- _Passage provided_
★ ★ ★ ★ ★
Anniversary gifts we consider his gifts for me! 

And jewelry we consider his gifts for me! 

Whatever he wants to buy for me we consider his gifts for me! 

We share money too!

But we have our interesting rules!


----------



## Mrs.G (Nov 20, 2010)

Mom6547 said:


> How can he buy things for you? Is the money his? We share money. The whole give things thing never made sense to me. Things are just things. But obviously not every one feels that way. IIRC gifts is one of the love languages.


Mama, forgive my ignorance, but what does IIRC mean? :scratchhead:

He will buy me things with his money and I will do the same with my money. We share a lot, but not all. 

My main love language is Touch; gifts is a close second. 
His are Acts of Service, as well as Quality Time. Mr.G showers me with hugs and kisses, as well as buys lovely gifts. :smthumbup:

I give my husband gifts, spend time with him and try not to ignore him by being on the computer or on the phone; that is my husband's pet peeve. I'm surprised that an introvert needs so much undivided attention. I also make sure he has a good meal at night. 

My husband was not a cuddler until he met me; he came from a rather cold WASP family. Jamaican families are often very affectionate; albeit abusive.


----------



## Mom6547 (Jul 13, 2010)

greenpearl said:


> Anniversary gifts we consider his gifts for me!
> 
> And jewelry we consider his gifts for me!
> 
> ...


Ah. We don't buy gifts for anniversary. We make plans to do something special together.


----------



## Mrs.G (Nov 20, 2010)

bunny23 said:


> I responded to your other post before. But I let me weigh in again, I completely understand where you are coming from. Thanks babe.
> 
> However are you still looking at wedding magazines? I know we had to compromise on a few things since we were paying 100% for the wedding and I didn't want to spend 30K+ even though we could scrape that money together. I had to compromise on everything. I do not look at wedding magazines because they make me sad. Why torture myself?
> 
> ...


----------



## Mom6547 (Jul 13, 2010)

Mrs.G said:


> Mama, forgive my ignorance, but what does IIRC mean? :scratchhead:


If I recall correctly


----------



## greenpearl (Sep 3, 2010)
★ ★ ★ ★ ★
- _Supplied material_
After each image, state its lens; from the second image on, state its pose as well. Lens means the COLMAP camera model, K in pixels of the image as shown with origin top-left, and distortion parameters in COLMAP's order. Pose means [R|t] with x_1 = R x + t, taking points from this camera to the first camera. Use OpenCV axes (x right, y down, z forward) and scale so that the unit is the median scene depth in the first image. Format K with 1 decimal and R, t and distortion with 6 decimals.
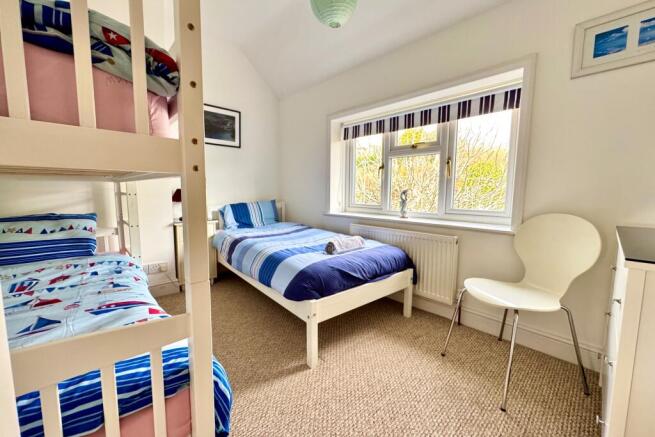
★ ★ ★ ★ ★
- _Work instruction_
From the forum thread on gifts, reproduce word for word the stretch starting at "His are Acts" and ending at "meal at night.".

- _Written answer_
His are Acts of Service, as well as Quality Time. Mr.G showers me with hugs and kisses, as well as buys lovely gifts. :smthumbup:

I give my husband gifts, spend time with him and try not to ignore him by being on the computer or on the phone; that is my husband's pet peeve. I'm surprised that an introvert needs so much undivided attention. I also make sure he has a good meal at night.